With continuous development of semiconductor technology, semiconductor technology nodes continue to decrease based on Moore's Law. In order to adapt to the reduced technology nodes, channel length of MOSFET devices is shortened. The shortened channel length may allow increases of die density and increases of switching speed of the MOSFET.
However, as the channel length of the device is shortened, the distance between the source and the drain of the device may also be shortened. This increases difficulties for the gate to control the channel region and increases difficulties in gate voltage to pinch off the channel. Then, subthreshold leakage phenomenon, i.e., the so-called short-channel effects, may be more likely to occur.

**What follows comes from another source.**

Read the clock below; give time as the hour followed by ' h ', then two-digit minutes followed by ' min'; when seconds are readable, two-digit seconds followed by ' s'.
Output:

In order to better adapt to the scaled-down device dimensions, focuses of semiconductor technology are gradually changed from planar MOSFET transistors to three-dimensional-type transistors, such as fin field effect transistor (FinFET), with high efficacy. In a FinFET device, the gate may control the fin at least from both sides of the ultra-thin body (the fin) and may have much stronger control capability on the channel region, as compared with planar MOSFET devices. The short channel effects may be suppressed. Further, the FinFET may have better compatibility with existing IC production technology.
According to carrier mobility enhancement technology, the improved carrier mobility in the channel region may increase drive current of the FinFET device. Performance of FinFET may be improved.
In conventional semiconductor fabrication process, because a stress layer may be used to exert stress in the channel region to alter energy gap and carrier mobility of the silicon material. Performance of FinFET devices may then be improved. In particular, by appropriately controlling the stress in the devices, carrier (e.g., electrons for NMOS FinFET and holes for PMOS FinFET) mobility can be increased to improve drive current to greatly improve the performance of the FinFET devices.
However, the stress layer formed using conventional methods may result in undesirable electrical performance of the resultant FinFET devices.